Tandis que les sans-diplômes votent massivement pour le Rassemblement national (RN), les surdiplômés préfèrent les partis de gauche. Comment l'expliquer ? La gauche est-elle devenue le camp des plus favorisés ? Analyste chez l'institut de sondages Cluster17, Stéphane Fournier nous aide à y voir plus clair.

 

En 2013 et en 2018, le journaliste américain Thomas Frank publiait, aux éditions Agone, deux essais coup de poing, avec pour objectif de réveiller la gauche : Pourquoi les pauvres votent à droite et Pourquoi les riches votent à gauche. En France, si la situation n'est pas rigoureusement la même qu'outre-Atlantique, un constat s'impose d'élection en élection : les sans-diplômes préfèrent le Rassemblement national (RN), tandis que la gauche convainc massivement les plus diplômés. Ainsi, selon une étude de l'institut Ipsos pour BFMTV , 37 % des plus diplômés ont choisi, lors du premier tours des élections législatives, un candidat étiqueté Nouveau Front populaire (NFP). À l'inverse, le RN a séduit 49 % des non-bacheliers.

Une large partie de la gauche semble se contenter de cet état de fait. Est-ce que cela signifie qu'elle a définitivement abandonné les pauvres et est devenu le camp politique des plus favorisés ? Les choses sont un peu plus complexes, comme nous l'explique Stéphane Fournier, analyste chez l'institut de sondages Cluster17 et doctorant en science politique à Sciences Po Bordeaux. Il rappelle néanmoins que les plus diplômés se distinguent par leur progressisme sociétal, tandis que les moins diplômés, eux, se montrent plus conservateurs.

Stéphane Fournier : Le vote en faveur du Nouveau Front populaire s’inscrit dans un « continuum sociologique » qui comprend en effet le diplôme, plus élevé en moyenne, mais aussi l’âge, plus jeune, ou encore le métier, avec un vote surreprésenté chez les professions intermédiaires qui comprennent notamment beaucoup d’enseignants.

Le cumul de ces variables augmente considérablement vos chances de voter en faveur du Nouveau Front populaire.

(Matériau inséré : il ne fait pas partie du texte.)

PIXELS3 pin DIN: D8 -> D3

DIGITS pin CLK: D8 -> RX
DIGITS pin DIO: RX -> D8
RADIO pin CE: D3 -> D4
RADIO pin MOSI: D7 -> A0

C’est pourquoi ce vote est particulièrement concentré géographiquement dans les métropoles dans lesquels ce « continuum sociologique » s’inscrit bien davantage que dans les zones rurales.

Sur les 32 députés NFP élus au 1er tour des élections législatives, 24 sont élus à Paris et en Île-de-France. Les huit autres sont tous élus dans des métropoles du top 10 français (Montpellier, Toulouse, Nantes, Marseille, Rennes…) à l’exception de Martine Froger , élue en Ariège dans une circonscription rurale.

Dans ces grandes métropoles, l’électorat diplômé et jeune du NFP est rejoint par un électorat populaire, moins diplômé, souvent issu de l’immigration, ce qui lui permet d’obtenir des scores impressionnants. Pour reprendre l’axiome de François Mitterrand, « la majorité sociale » forme une « majorité politique » en faveur de la gauche dans les métropoles. C’est plus difficile dans le milieu rural, non pas tant parce que la gauche s’y affaiblirait que parce que le Rassemblement national y est devenu hégémonique.

« Les électeurs ne votent pas qu’à partir de clivages socio-économiques. »

Enfin, il est important de nuancer et de préciser qu’y compris chez les diplômés, le vote s’hétérogénéise et une partie de la jeunesse diplômée, notamment chez les hommes, est de plus en plus séduite par les offres politiques identitaires et par le vote RN.